Ce qu'il attaque, ce qu'il poursuit, ce qu'ils poursuivent tous avec lui, ce sur quoi ils s'acharnent, ce qu'ils veulent écraser, brûler, supprimer, détruire, anéantir, est-ce ce pauvre homme obscur qu'on appelle instituteur primaire? est-ce ce carré de papier qu'on appelle un journal? est-ce ce fascicule de feuillets qu'on appelle un livre? est-ce cet engin de bois et de fer qu'on appelle une presse? non, c'est toi, pensée, c'est toi, raison de l'homme, c'est toi, dix-neuvième siècle, c'est toi, providence, c'est toi, Dieu!
Nous qui les combattons, nous sommes «les éternels ennemis de l'ordre»; nous sommes, car ils ne trouvent pas encore que ce mot soit usé, des démagogues.

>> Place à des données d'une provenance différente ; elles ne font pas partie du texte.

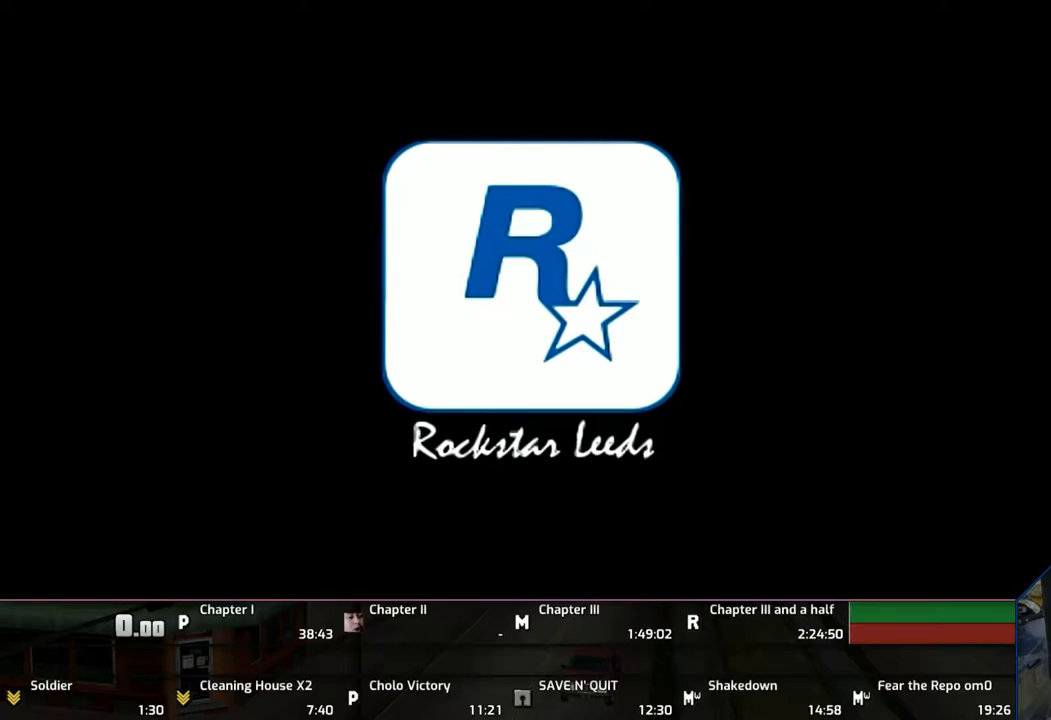
{"buttons": ["CROSS"], "left_stick": "center", "right_stick": "center", "events": [[67, "CROSS", "up"], [183, "CROSS", "down"], [217, "CROSS", "up"], [317, "CROSS", "down"], [383, "CROSS", "up"], [467, "CROSS", "down"]]}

Dans la langue du duc d'Albe, croire à la sainteté de la conscience humaine, résister à l'inquisition, braver le bûcher pour sa foi, tirer l'épée pour sa patrie, défendre son culte, sa ville, son foyer, sa maison, sa famille, son Dieu, cela se nommait la gueuserie; dans la langue de Louis Bonaparte, lutter pour la liberté, pour la justice, pour le droit, combattre pour la cause du progrès, de la civilisation, de la France, de l'humanité, vouloir l'abolition de la guerre et de la peine de mort, prendre au sérieux la fraternité des hommes, croire au serment juré, s'armer pour la constitution de son pays, défendre les lois, cela s'appelle la démagogie.
On est démagogue au dix-neuvième siècle comme on était gueux au seizième.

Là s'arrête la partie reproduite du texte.